# First Tarpon! need weight/measure help..



## batsandowls (Jul 31, 2010)

I caught my first tarpon in POC this past weekend and I didn't get a chance to measure or weigh it as I didn't have a tape measure and wanted to get back in water ASAP... I figure you guess that have a lot of experience can help get pretty close idea of weight and measurement for a replica mount I want to do.


----------



## marc (May 21, 2004)

Congrats on the first of many to come. Fork length looks to be 50 inches...40-50 pounds


----------



## Hunter (Sep 3, 2004)

http://www.bonefishtarpontrust.org/btt-publications/tarpon-weight-calculator.html


----------



## Fishing911 (Aug 27, 2014)

My best guess is pushing 50 #. Congrats!


----------



## Mizpah (Aug 27, 2004)

DATA SEGMENT:
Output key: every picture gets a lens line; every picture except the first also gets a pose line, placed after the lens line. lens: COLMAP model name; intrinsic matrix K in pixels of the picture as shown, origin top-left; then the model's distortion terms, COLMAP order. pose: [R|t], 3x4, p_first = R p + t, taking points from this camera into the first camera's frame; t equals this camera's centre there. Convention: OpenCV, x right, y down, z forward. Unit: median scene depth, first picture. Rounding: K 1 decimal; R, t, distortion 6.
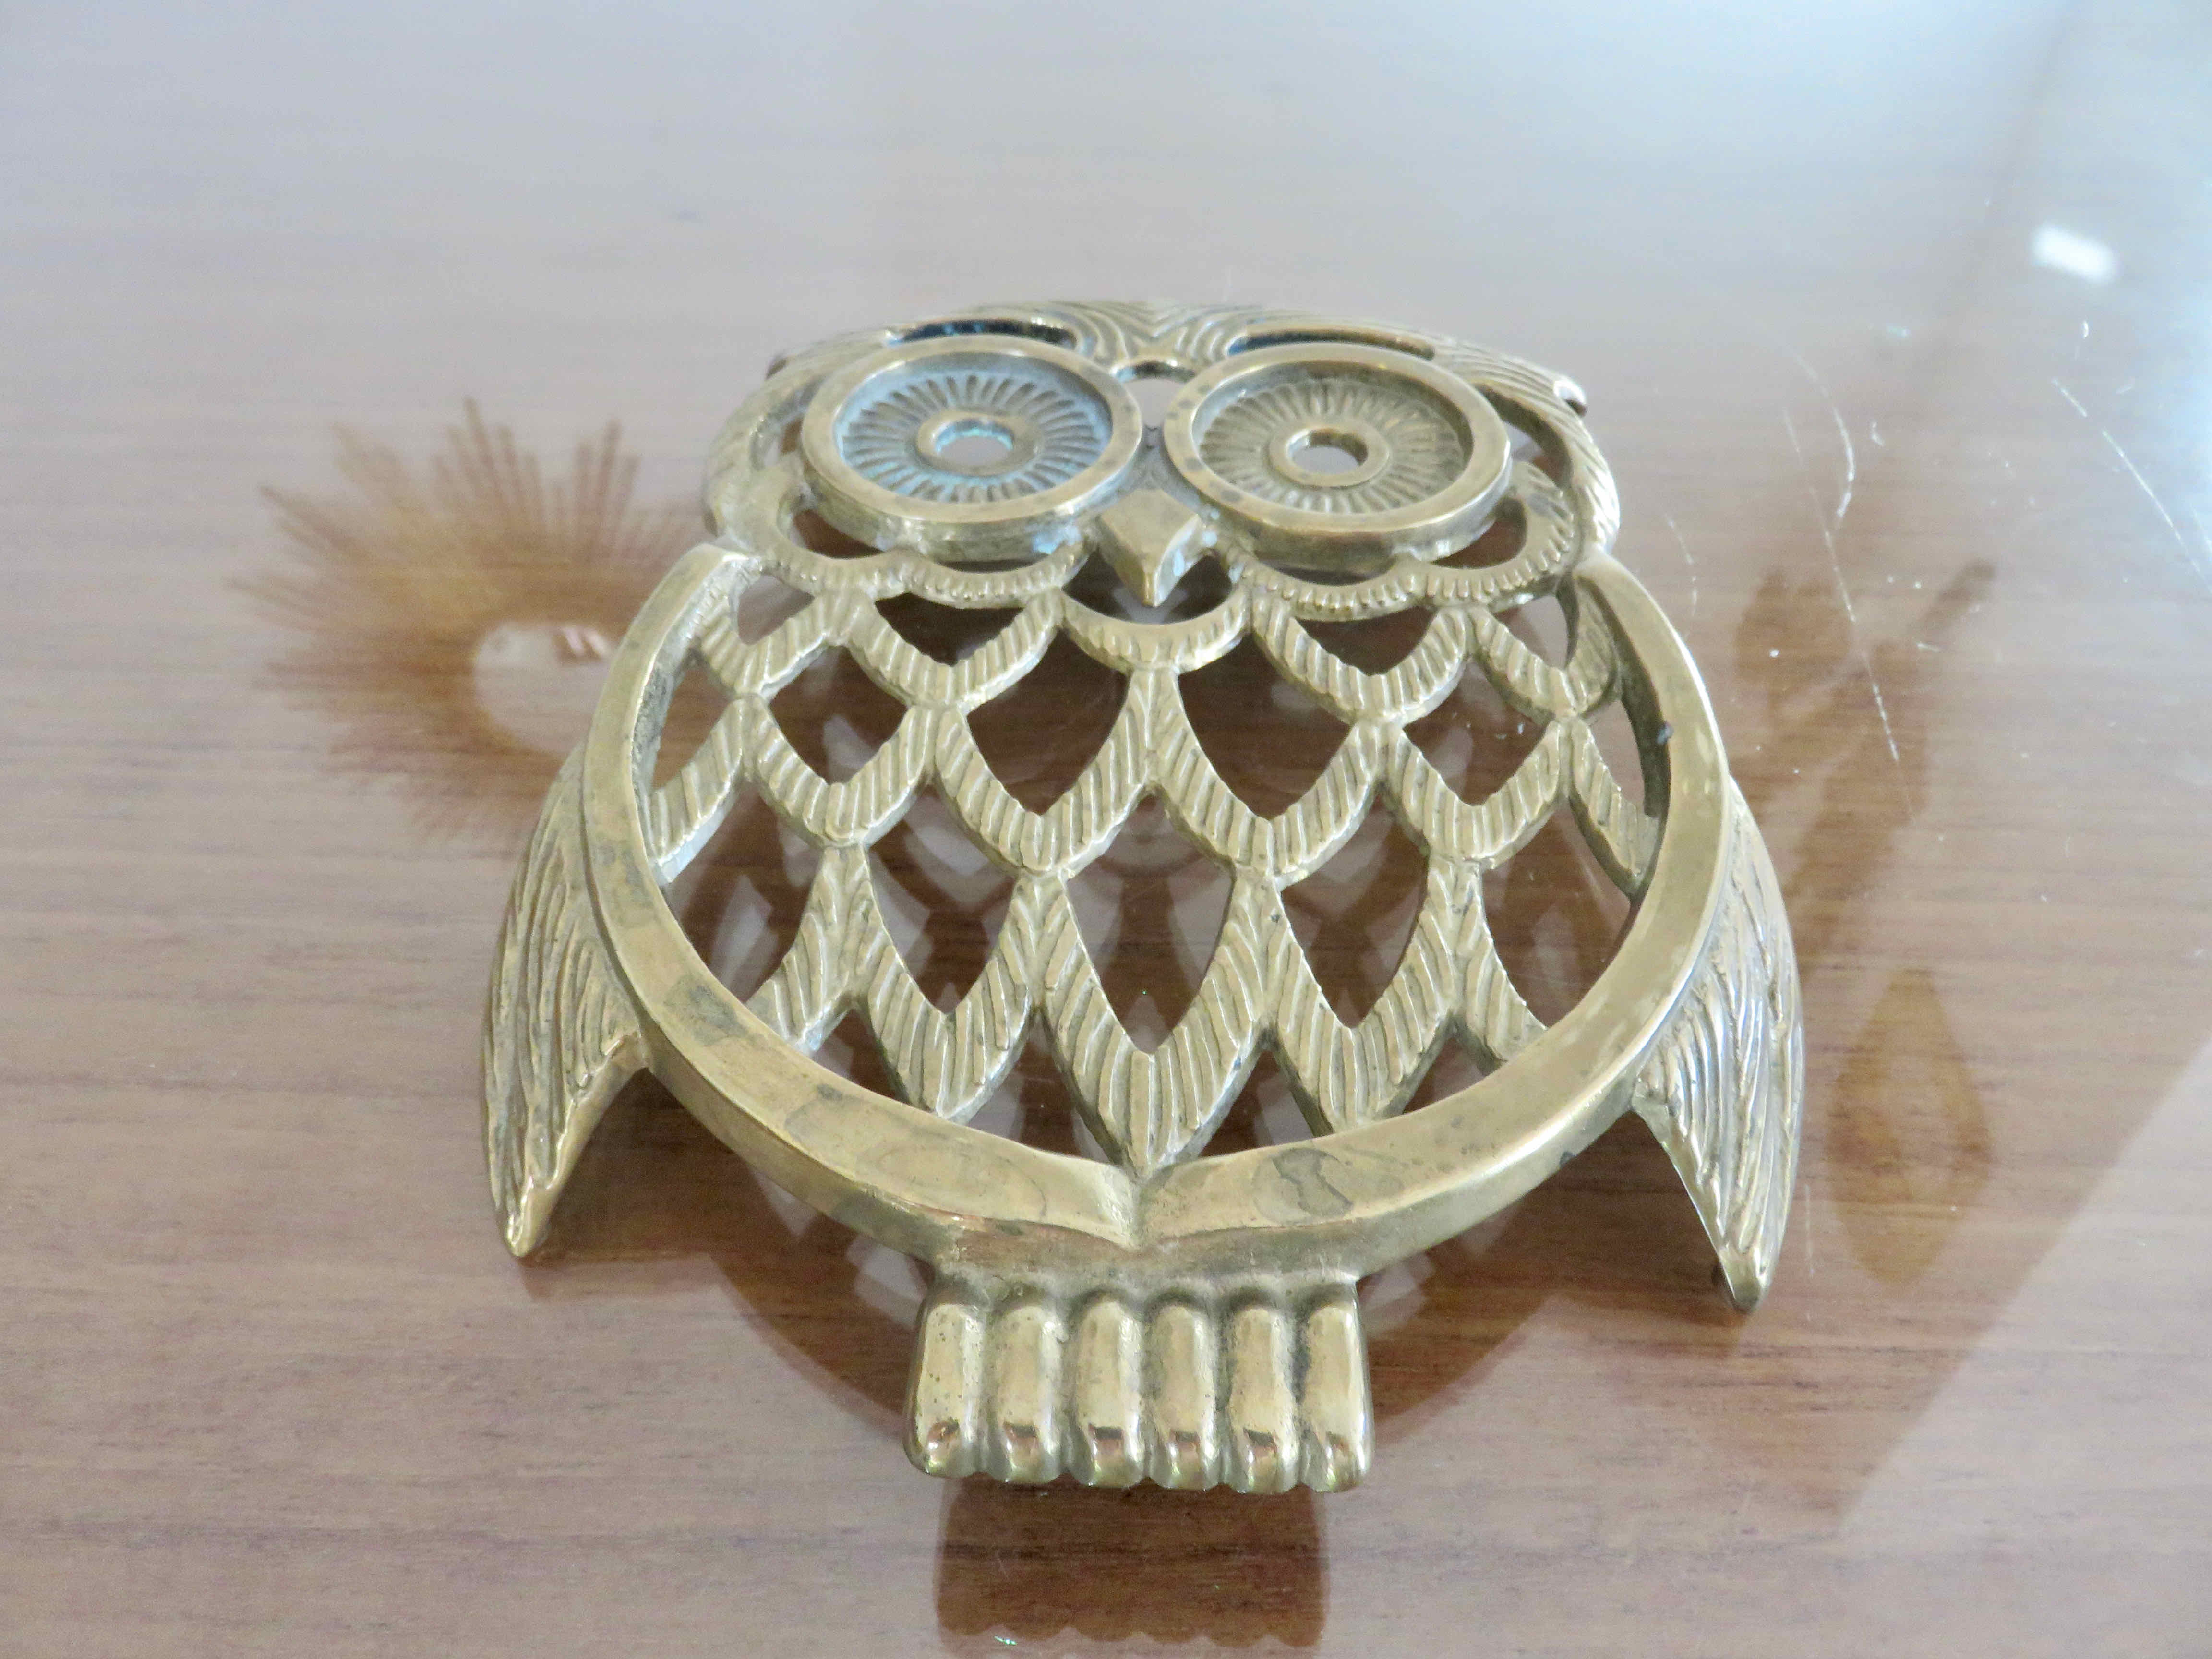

REQUIREMENT 1: In the forum thread about a first tarpon, what fork length does marc estimate for the fish?
REQUIREMENT 2: Write out the part of the tarpon thread starting with "## batsandowls (Jul" and going on through "want to do.".
REQUIREMENT 3: Carry on the forum thread about the first tarpon from the point where it stops.

EXERCISE ANSWER 1: About 50 inches.

EXERCISE ANSWER 2:
## batsandowls (Jul 31, 2010)

I caught my first tarpon in POC this past weekend and I didn't get a chance to measure or weigh it as I didn't have a tape measure and wanted to get back in water ASAP... I figure you guess that have a lot of experience can help get pretty close idea of weight and measurement for a replica mount I want to do.

EXERCISE ANSWER 3:
Congrats! And you've got a great picture to send to the taxidermist. I'm sure they will get close with a replica and one that size will make a cool mount and be easy to hang. I have an old Brundrett skin mount of a Port A jetty Tarpon that is over 50 years old and still looks great.


----------



## SharkBait >*)\\\><( (May 16, 2012)

sweet fish congrats one day i will get mine


----------



## BMowatt (Jun 3, 2014)

50 - 60 lbs


----------



## TrueblueTexican (Aug 29, 2005)

*55"*

22" girth and a fat 60 + or - 5#.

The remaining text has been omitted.